Passage –
↓

Defining column values

You can define a column so Vertica automatically sets its value from an expression through one of the following clauses:.

You can define a column so Vertica automatically sets its value from an expression through one of the following clauses:

  • DEFAULT

  • SET USING

  • DEFAULT USING

DEFAULT

The DEFAULT option sets column values to a specified value. It has the following syntax:

DEFAULT default-expression

Default values are set when you:

  • Load new rows into a table, for example, with INSERT or COPY. Vertica populates DEFAULT columns in new rows with their default values. Values in existing rows, including columns with DEFAULT expressions, remain unchanged.

  • Execute UPDATE on a table and set the value of a DEFAULT column to DEFAULT:

    => UPDATE table-name SET column-name=DEFAULT;
    
  • Add a column with a DEFAULT expression to an existing table. Vertica populates the new column with its default values when it is added to the table.

↑

Written instruction –
Can you copy the section on defining column values word for word, starting at "The DEFAULT option" and ending at "expressions, remain unchanged."?

Record extracts –

↓

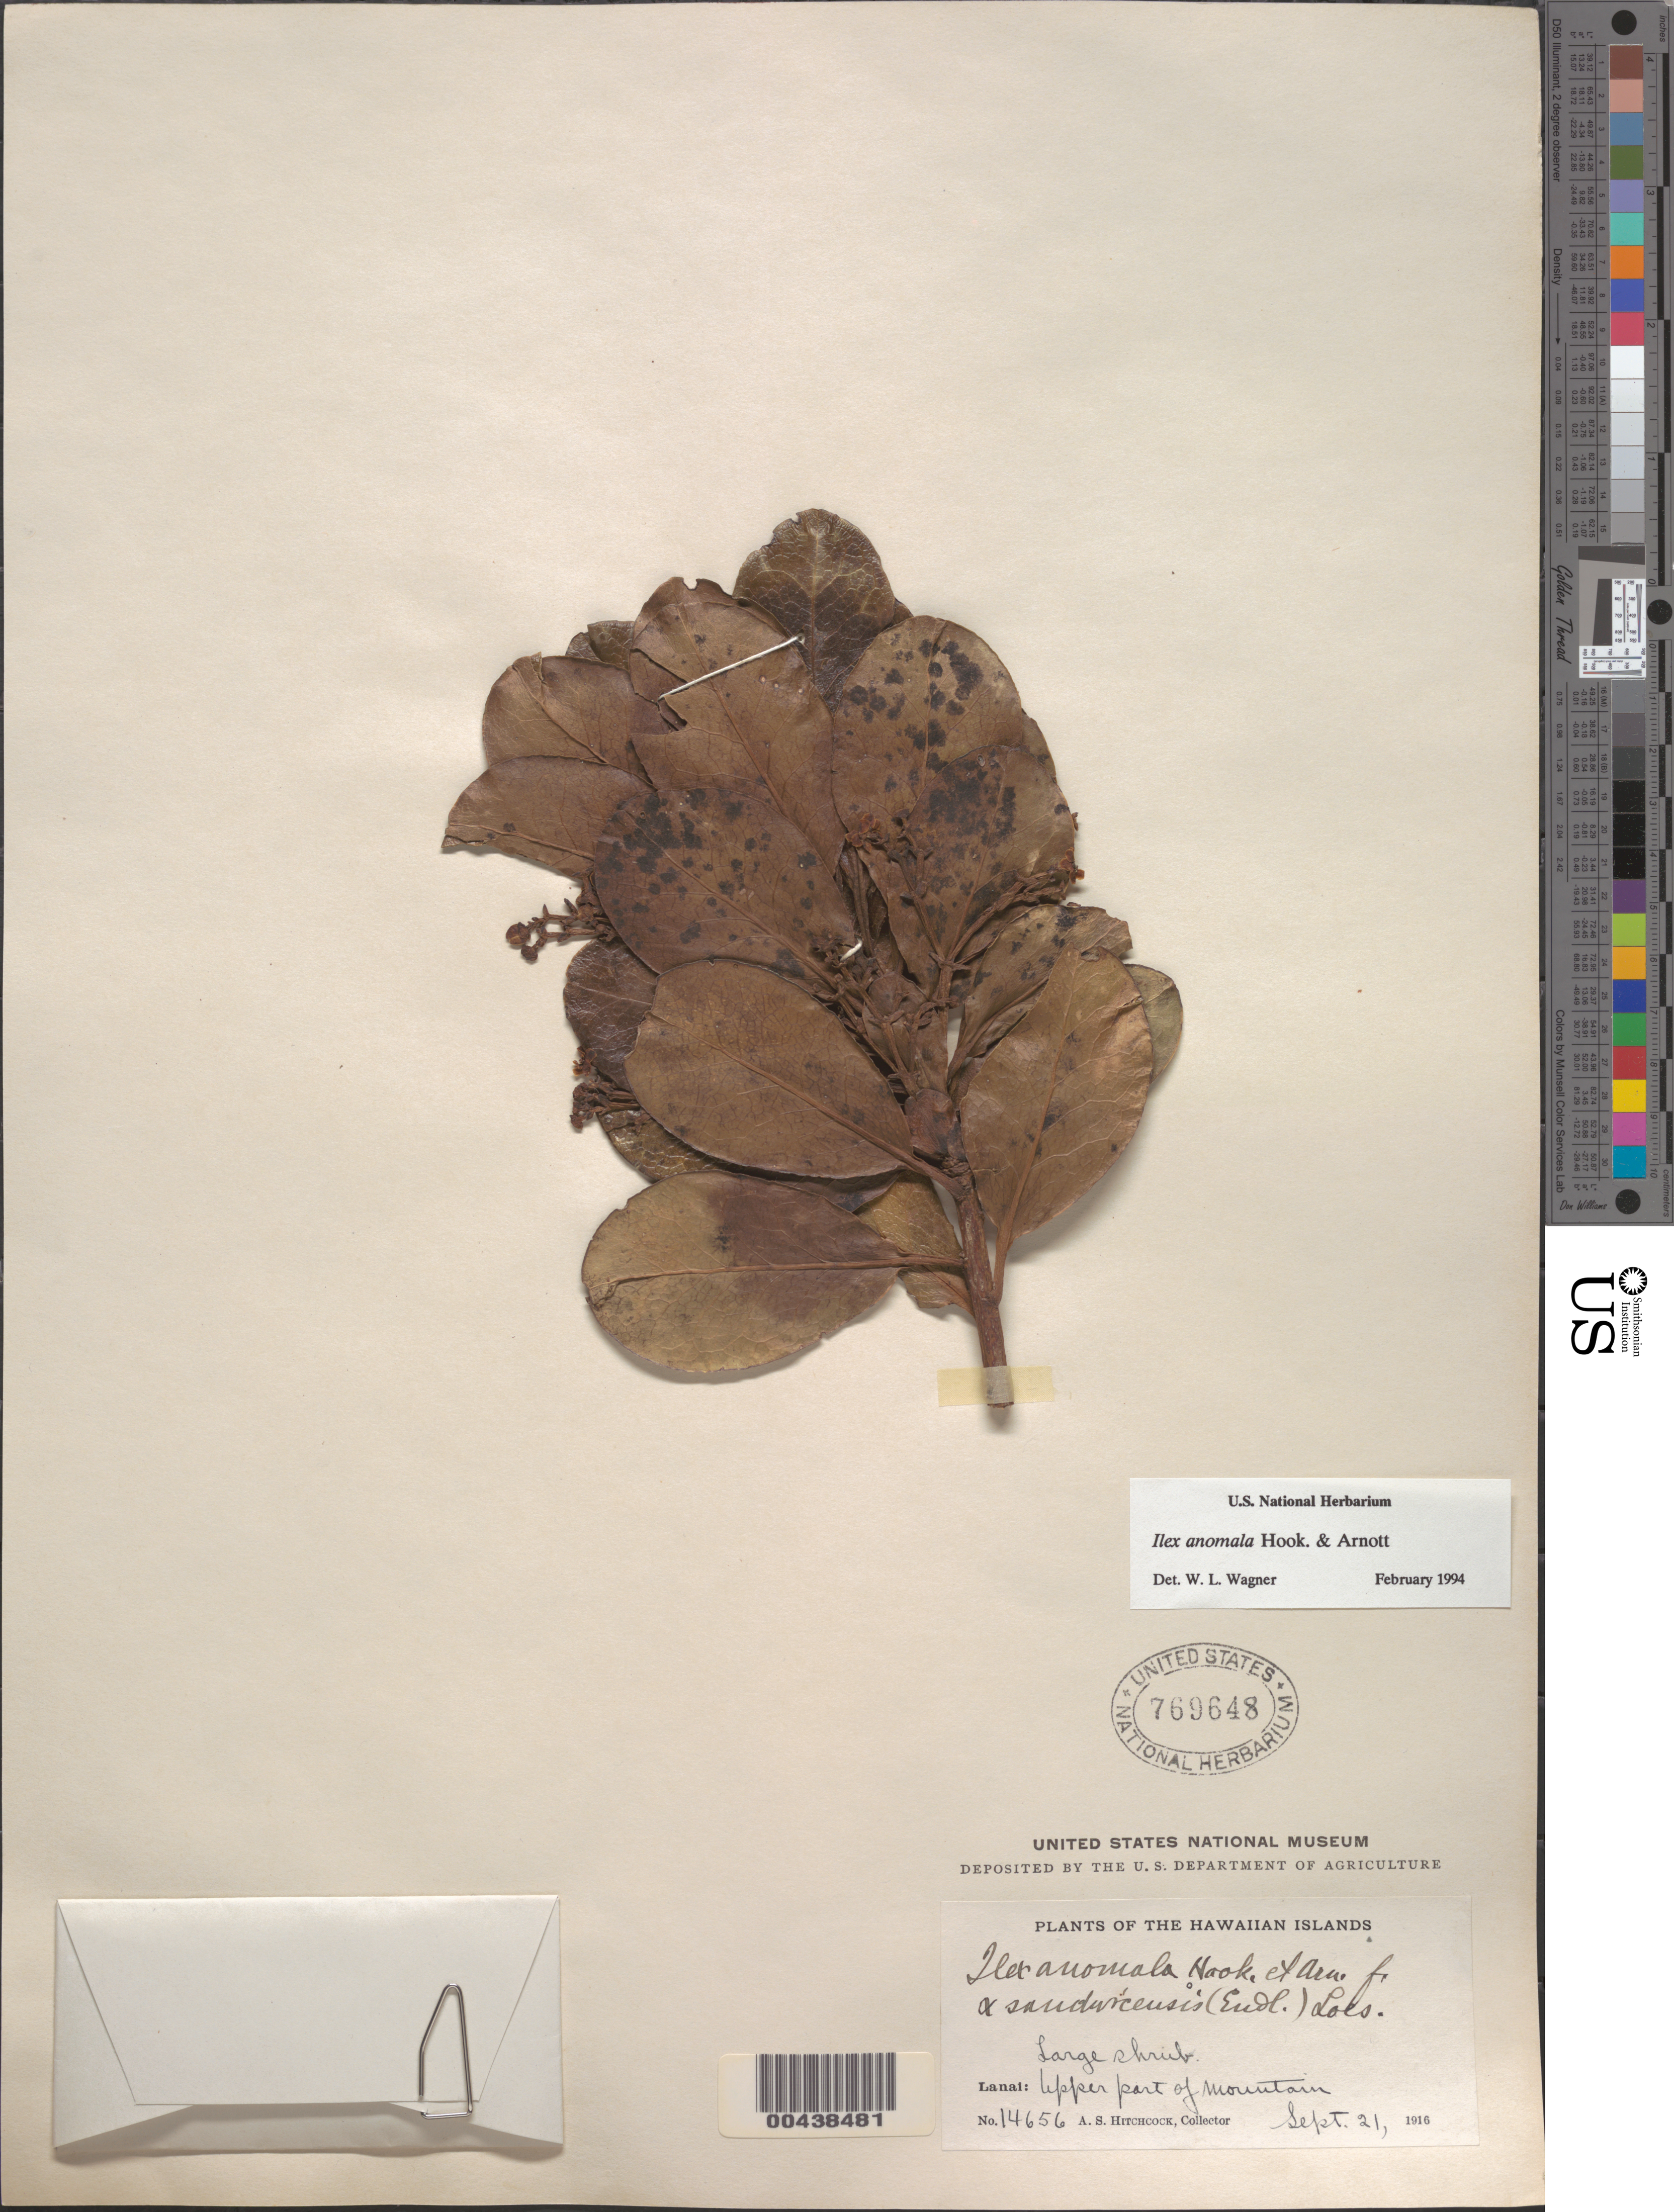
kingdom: Plantae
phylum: Tracheophyta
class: Magnoliopsida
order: Aquifoliales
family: Aquifoliaceae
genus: Ilex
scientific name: Ilex anomala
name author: Hook. & Arn.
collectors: A. S. Hitchcock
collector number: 14656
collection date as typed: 21 Sep 1916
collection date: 1916-09-21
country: United States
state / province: Hawaii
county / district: Maui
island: Lana'i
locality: Upper part of mountain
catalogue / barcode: US 769648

↑

Right answer –
The DEFAULT option sets column values to a specified value. It has the following syntax:

DEFAULT default-expression

Default values are set when you:

  • Load new rows into a table, for example, with INSERT or COPY. Vertica populates DEFAULT columns in new rows with their default values. Values in existing rows, including columns with DEFAULT expressions, remain unchanged.